An important part of the NextGen equation is population health, a field that examines the societal, lifestyle and environmental factors that affect the well-being of communities. Population health research requires a high degree of collaboration, said Claire Altman, an assistant professor in the Department of Health Sciences and in the Truman School of Public Affairs who studies the disparities facing Latinx immigrants and their children. “Health is multifaceted and a singular approach is inadequate,” she said. “It’s important to work with other researchers who understand health outcomes and health determinants as well as those who can test interventions and craft policies.”

Kapp echoed this sentiment and added that interdisciplinary research is at the core of NextGen.

“Team science tackles our leading health challenges by bringing together researchers from various academic backgrounds and perspectives to address a specific problem,” Kapp said. “This might include the collaboration of computer scientists, epidemiologists, medical researchers, basic scientists and community-health experts.”

Kapp said that another benefit of NextGen is that it allows researchers to see advancements through the entire discovery process — from data analysis to solution implementation. Part of that process is working with MU Extension, Missouri Telehealth Network and Show-Me ECHO health professional education programs. “We are working with our Extension partners — who are the experts in fulfilling this mission — to accelerate the translation of the science into our Missouri communities,” she said.

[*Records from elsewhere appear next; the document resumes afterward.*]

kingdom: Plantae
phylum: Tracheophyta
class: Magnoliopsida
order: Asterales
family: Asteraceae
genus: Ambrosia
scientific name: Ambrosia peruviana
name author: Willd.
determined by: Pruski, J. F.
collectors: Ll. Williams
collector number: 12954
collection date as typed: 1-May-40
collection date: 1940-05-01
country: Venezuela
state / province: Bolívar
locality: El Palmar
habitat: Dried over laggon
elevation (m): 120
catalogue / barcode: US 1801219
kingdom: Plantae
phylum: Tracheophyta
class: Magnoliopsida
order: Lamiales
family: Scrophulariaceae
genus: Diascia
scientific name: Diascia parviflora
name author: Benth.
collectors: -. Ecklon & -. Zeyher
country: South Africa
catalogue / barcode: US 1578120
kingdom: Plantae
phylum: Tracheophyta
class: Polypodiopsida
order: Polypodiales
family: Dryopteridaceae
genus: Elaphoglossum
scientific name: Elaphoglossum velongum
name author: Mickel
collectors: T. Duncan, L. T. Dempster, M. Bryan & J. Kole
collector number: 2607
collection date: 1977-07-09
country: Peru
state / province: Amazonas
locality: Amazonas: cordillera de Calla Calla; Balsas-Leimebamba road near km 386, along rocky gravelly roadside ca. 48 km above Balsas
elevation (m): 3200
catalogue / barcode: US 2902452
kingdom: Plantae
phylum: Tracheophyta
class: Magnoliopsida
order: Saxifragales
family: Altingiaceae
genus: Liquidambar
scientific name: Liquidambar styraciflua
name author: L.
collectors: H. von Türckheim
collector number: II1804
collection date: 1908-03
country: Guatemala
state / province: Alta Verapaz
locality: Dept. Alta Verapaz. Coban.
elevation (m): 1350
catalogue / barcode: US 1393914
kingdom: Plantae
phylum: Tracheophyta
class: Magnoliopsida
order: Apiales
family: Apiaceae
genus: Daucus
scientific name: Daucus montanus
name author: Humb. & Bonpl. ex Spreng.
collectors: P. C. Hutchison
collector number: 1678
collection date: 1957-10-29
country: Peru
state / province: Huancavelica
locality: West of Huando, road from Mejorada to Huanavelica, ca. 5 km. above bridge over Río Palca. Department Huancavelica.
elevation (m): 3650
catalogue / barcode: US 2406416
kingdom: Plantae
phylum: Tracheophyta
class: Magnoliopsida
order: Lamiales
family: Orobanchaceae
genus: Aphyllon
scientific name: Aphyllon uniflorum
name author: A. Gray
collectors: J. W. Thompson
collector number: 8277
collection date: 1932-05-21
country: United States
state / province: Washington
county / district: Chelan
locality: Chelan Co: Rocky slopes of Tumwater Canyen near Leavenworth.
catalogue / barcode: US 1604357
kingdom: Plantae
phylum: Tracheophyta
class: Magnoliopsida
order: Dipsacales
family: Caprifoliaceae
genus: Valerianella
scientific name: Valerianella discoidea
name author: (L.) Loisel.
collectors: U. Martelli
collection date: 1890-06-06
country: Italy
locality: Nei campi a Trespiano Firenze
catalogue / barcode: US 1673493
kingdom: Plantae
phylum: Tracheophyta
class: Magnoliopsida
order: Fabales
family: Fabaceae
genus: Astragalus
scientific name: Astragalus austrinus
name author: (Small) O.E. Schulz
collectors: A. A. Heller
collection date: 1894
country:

Research for the common good

Chenoa Allen, an assistant professor in the Department of Health Sciences who studies the well-being of recent and undocumented immigrants, said population health provides necessary context for the individualized treatments facilitated by NextGen. “I think when some people talk about precision medicine, they’re often thinking of targeting drugs aimed at the genetic code,” she said. “On the population level, we’re asking how to target interventions and policies to improve the health of entire groups.”

Kapp said that researchers are considering the full range of situations that impact health outcomes. It’s that convergence of factors that can make a big difference. “It is a very exciting time to be at MU,” Kapp said. “Our faculty, staff, students and administrators are working hard at designing these very complex solutions.”